* **Excerpted data**
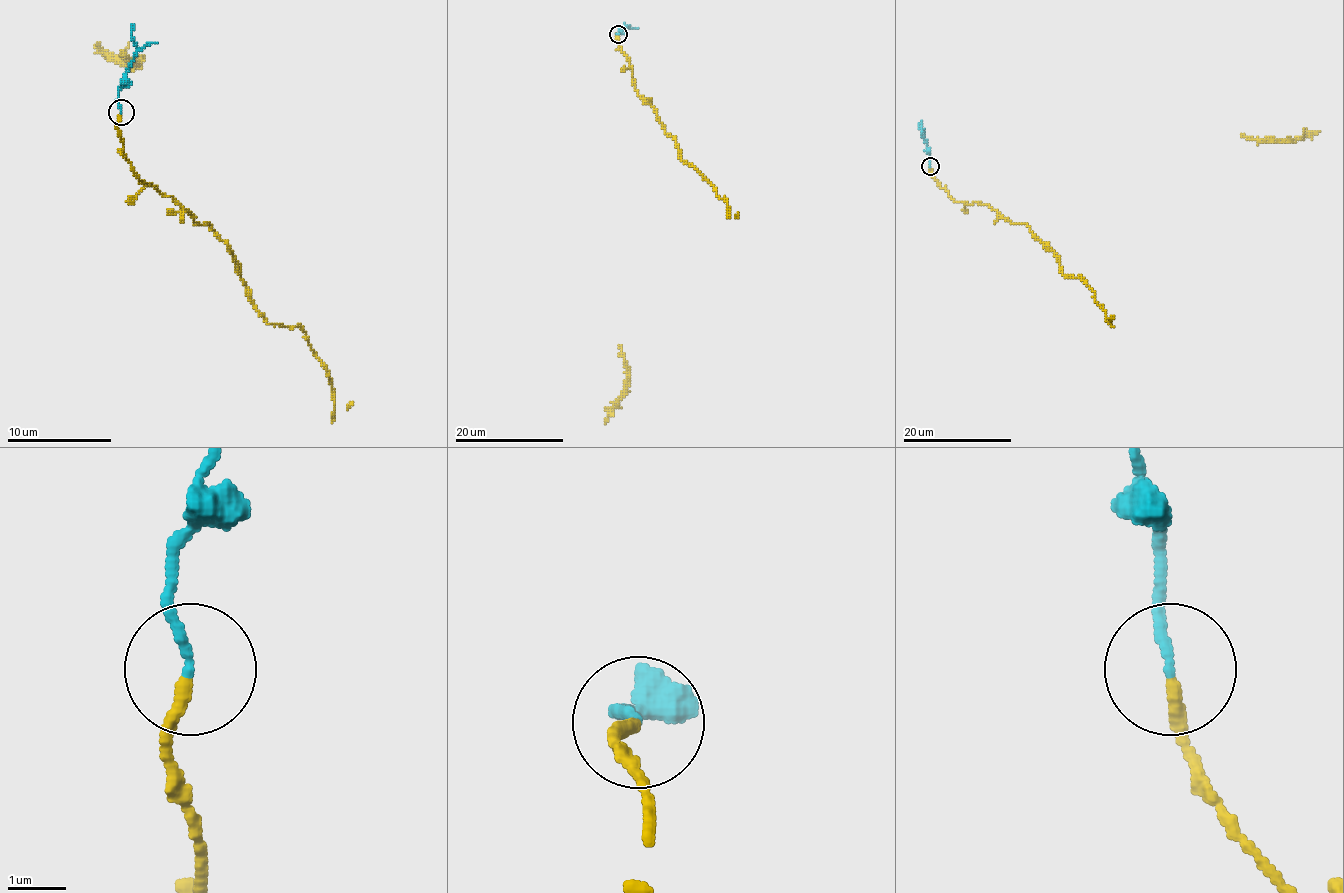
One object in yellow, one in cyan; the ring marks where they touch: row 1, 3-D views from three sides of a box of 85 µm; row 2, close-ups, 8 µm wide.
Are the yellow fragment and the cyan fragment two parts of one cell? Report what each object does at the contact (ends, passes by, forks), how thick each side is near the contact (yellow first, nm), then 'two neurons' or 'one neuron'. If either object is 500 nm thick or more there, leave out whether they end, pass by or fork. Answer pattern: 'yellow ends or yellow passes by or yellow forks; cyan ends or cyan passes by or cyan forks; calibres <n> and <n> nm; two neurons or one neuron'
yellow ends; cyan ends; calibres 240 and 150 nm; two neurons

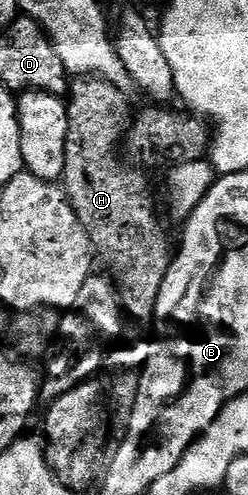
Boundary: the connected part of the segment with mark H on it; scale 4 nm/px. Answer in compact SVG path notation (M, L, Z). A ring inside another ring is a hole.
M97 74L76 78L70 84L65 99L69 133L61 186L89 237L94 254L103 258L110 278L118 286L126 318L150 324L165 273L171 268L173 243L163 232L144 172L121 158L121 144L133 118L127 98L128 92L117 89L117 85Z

* **Task item**
Reproduce the listing exactly. Do not include its images.

* **Your solution**
One object in yellow, one in cyan; the ring marks where they touch: row 1, 3-D views from three sides of a box of 85 µm; row 2, close-ups, 8 µm wide.
Are the yellow fragment and the cyan fragment two parts of one cell? Report what each object does at the contact (ends, passes by, forks), how thick each side is near the contact (yellow first, nm), then 'two neurons' or 'one neuron'. If either object is 500 nm thick or more there, leave out whether they end, pass by or fork. Answer pattern: 'yellow ends or yellow passes by or yellow forks; cyan ends or cyan passes by or cyan forks; calibres <n> and <n> nm; two neurons or one neuron'
yellow ends; cyan ends; calibres 240 and 150 nm; two neurons

Boundary: the connected part of the segment with mark H on it; scale 4 nm/px. Answer in compact SVG path notation (M, L, Z). A ring inside another ring is a hole.
M97 74L76 78L70 84L65 99L69 133L61 186L89 237L94 254L103 258L110 278L118 286L126 318L150 324L165 273L171 268L173 243L163 232L144 172L121 158L121 144L133 118L127 98L128 92L117 89L117 85Z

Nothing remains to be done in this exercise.